■ **SOURCE DATA**
==============================

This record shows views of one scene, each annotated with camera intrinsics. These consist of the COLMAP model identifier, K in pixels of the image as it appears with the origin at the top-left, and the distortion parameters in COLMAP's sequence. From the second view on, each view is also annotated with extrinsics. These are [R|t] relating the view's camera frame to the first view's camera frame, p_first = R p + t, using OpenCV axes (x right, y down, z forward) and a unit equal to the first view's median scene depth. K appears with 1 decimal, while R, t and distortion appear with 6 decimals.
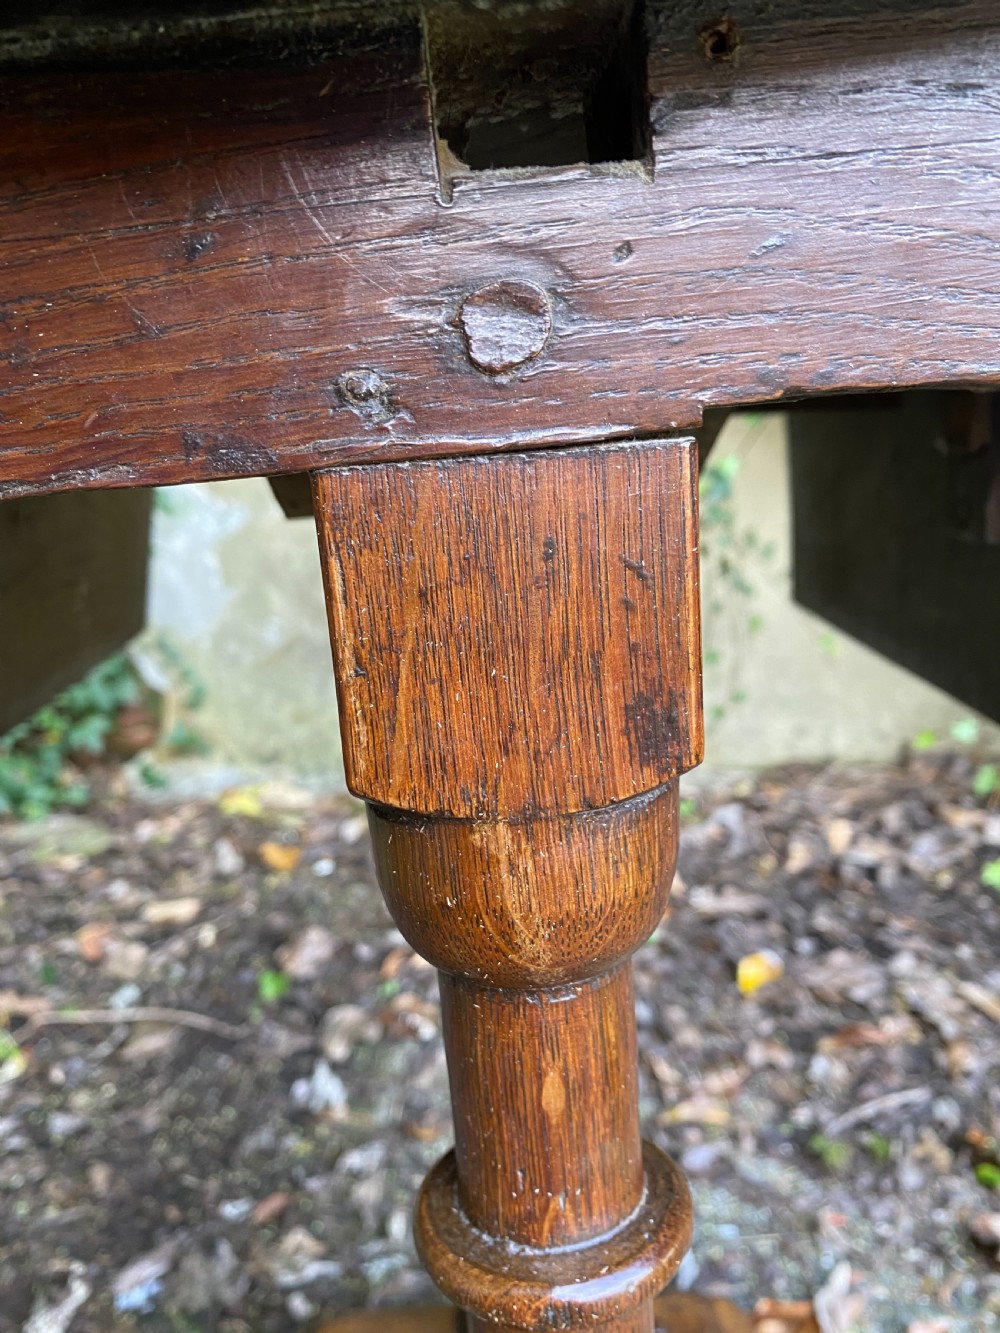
lens RADIAL K [[1077.7, 0, 502.2], [0, 1077.7, 666.4], [0, 0, 1]] dist [-0.000395, -0.000982]
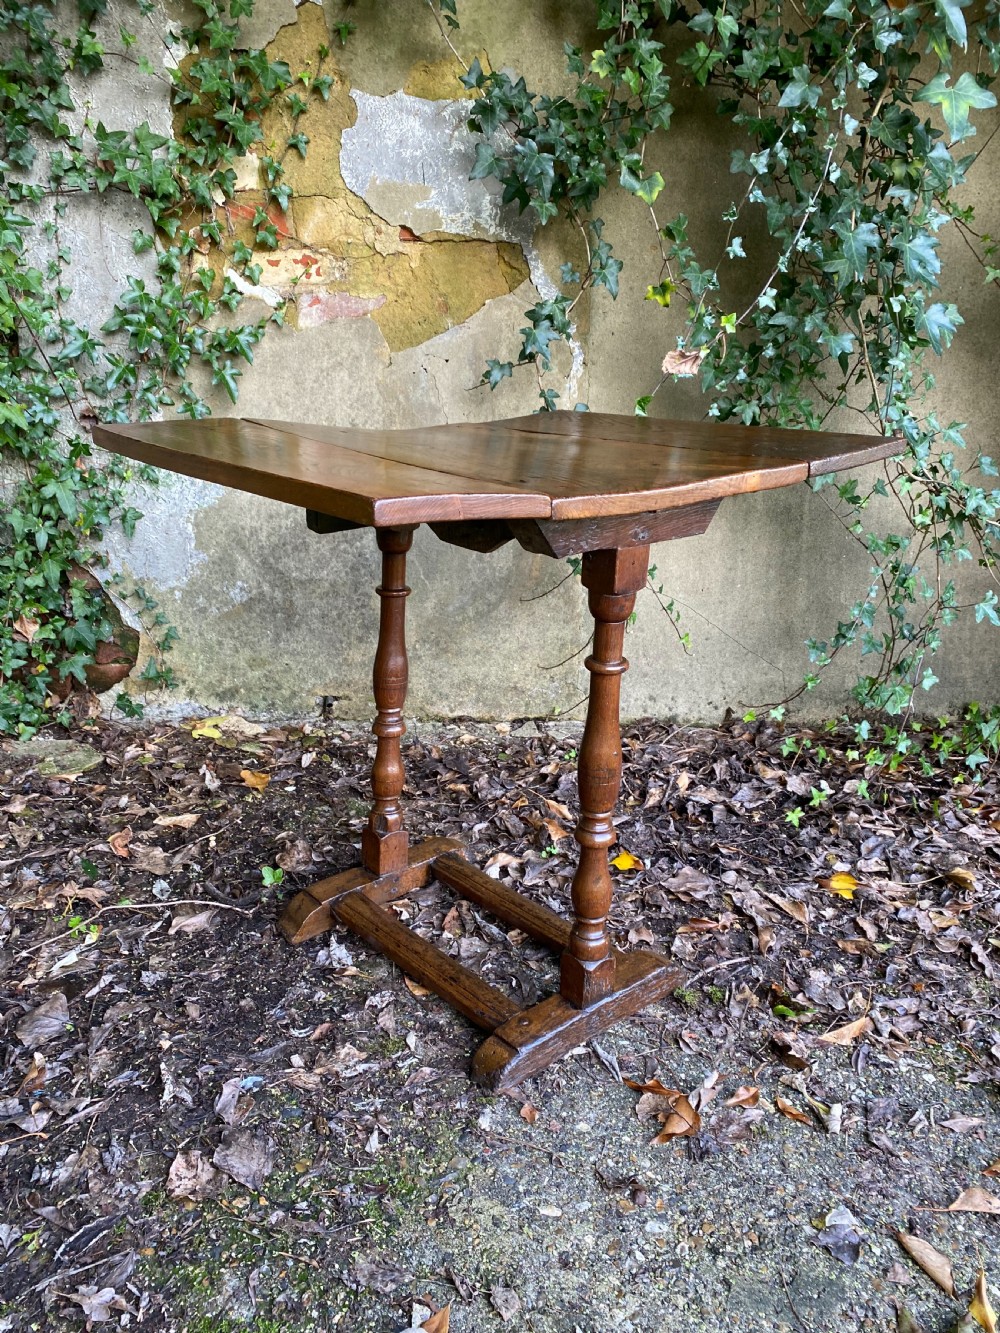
lens RADIAL K [[1028.6, 0, 491.2], [0, 1028.6, 671.5], [0, 0, 1]] dist [0.009122, -0.003147]
pose [[0.984741, 0.056429, 0.164626, -0.185491], [-0.070936, 0.993970, 0.083617, -0.091552], [-0.158915, -0.094019, 0.982805, -0.283876]]
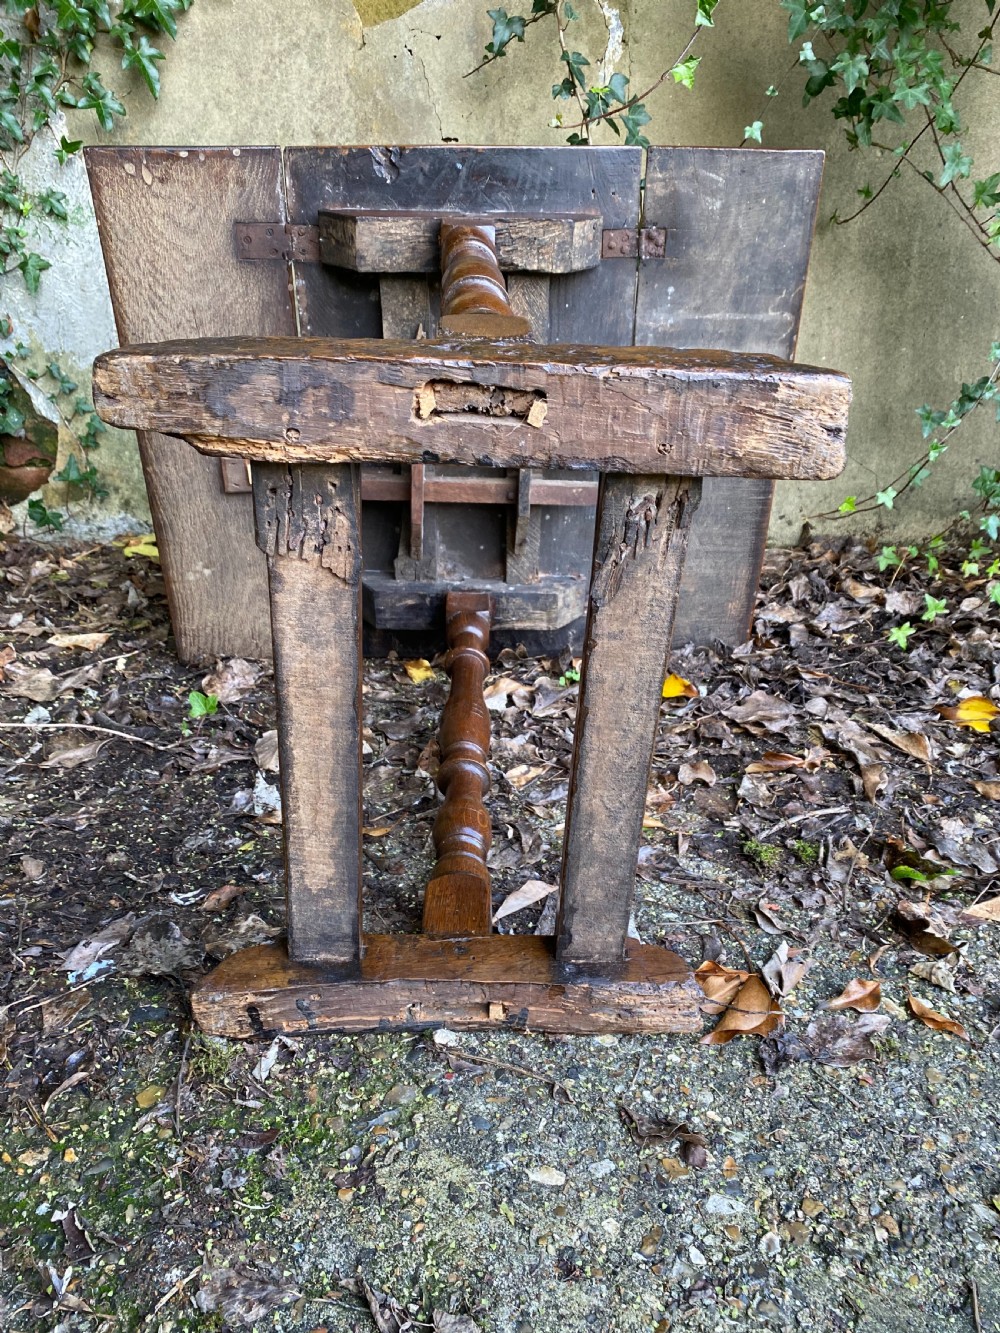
lens RADIAL K [[1032.0, 0, 511.3], [0, 1032.0, 675.3], [0, 0, 1]] dist [0.002783, -0.001295]
pose [[0.988082, 0.042419, 0.147969, -0.074323], [-0.067627, 0.983166, 0.169741, 0.092105], [-0.138278, -0.177725, 0.974317, 0.055478]]
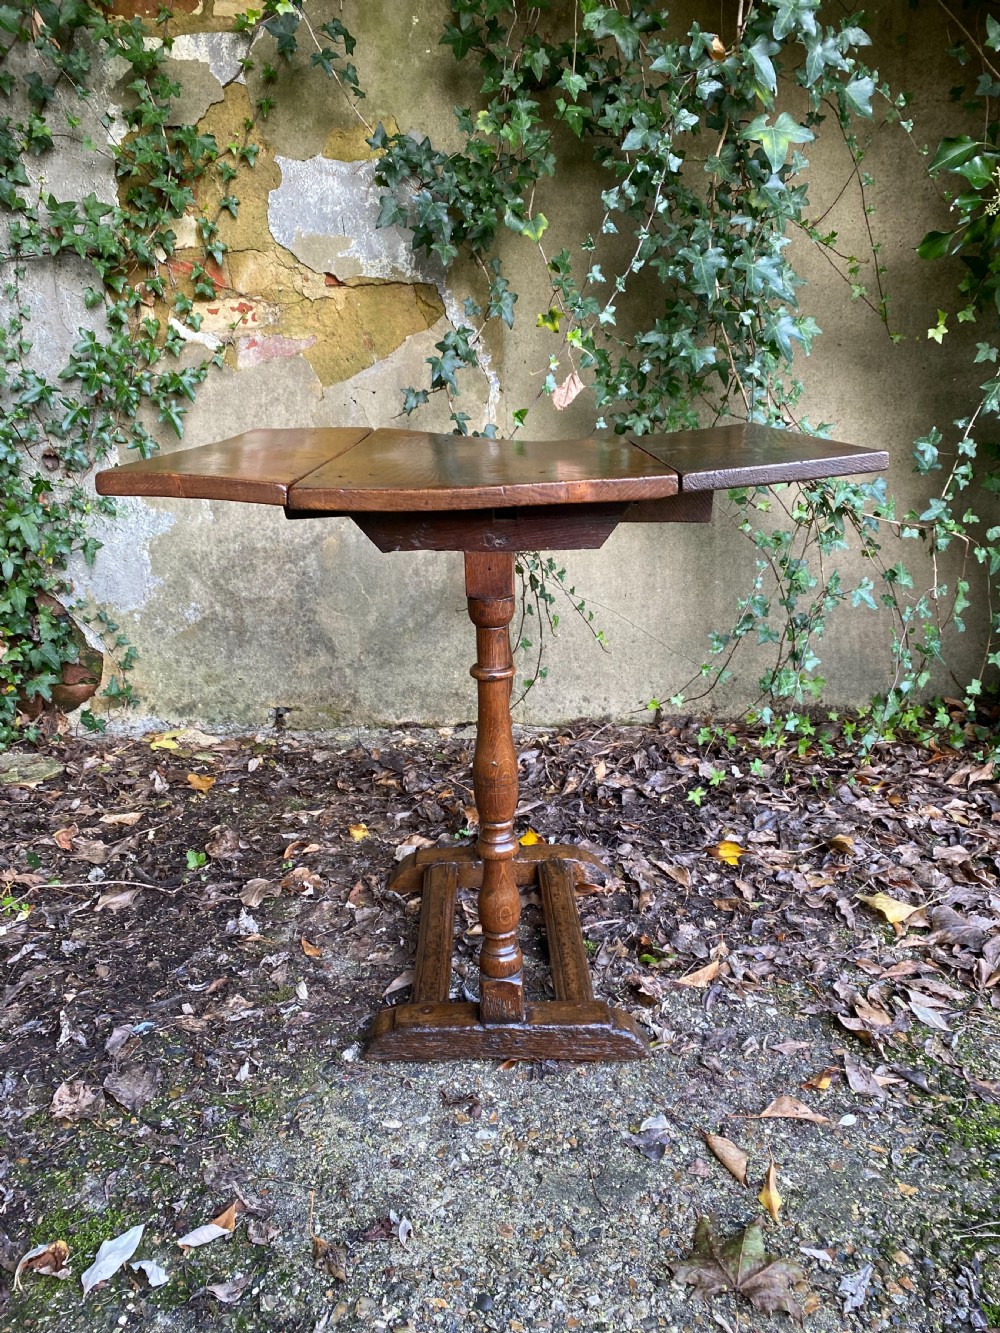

==============================

■ **TASK ITEM**
Could you set down every entry above exactly as it stands, with no images?

■ **ANSWER TO THE PROBLEM**
This record shows views of one scene, each annotated with camera intrinsics. These consist of the COLMAP model identifier, K in pixels of the image as it appears with the origin at the top-left, and the distortion parameters in COLMAP's sequence. From the second view on, each view is also annotated with extrinsics. These are [R|t] relating the view's camera frame to the first view's camera frame, p_first = R p + t, using OpenCV axes (x right, y down, z forward) and a unit equal to the first view's median scene depth. K appears with 1 decimal, while R, t and distortion appear with 6 decimals.
lens RADIAL K [[1077.7, 0, 502.2], [0, 1077.7, 666.4], [0, 0, 1]] dist [-0.000395, -0.000982]
lens RADIAL K [[1028.6, 0, 491.2], [0, 1028.6, 671.5], [0, 0, 1]] dist [0.009122, -0.003147]
pose [[0.984741, 0.056429, 0.164626, -0.185491], [-0.070936, 0.993970, 0.083617, -0.091552], [-0.158915, -0.094019, 0.982805, -0.283876]]
lens RADIAL K [[1032.0, 0, 511.3], [0, 1032.0, 675.3], [0, 0, 1]] dist [0.002783, -0.001295]
pose [[0.988082, 0.042419, 0.147969, -0.074323], [-0.067627, 0.983166, 0.169741, 0.092105], [-0.138278, -0.177725, 0.974317, 0.055478]]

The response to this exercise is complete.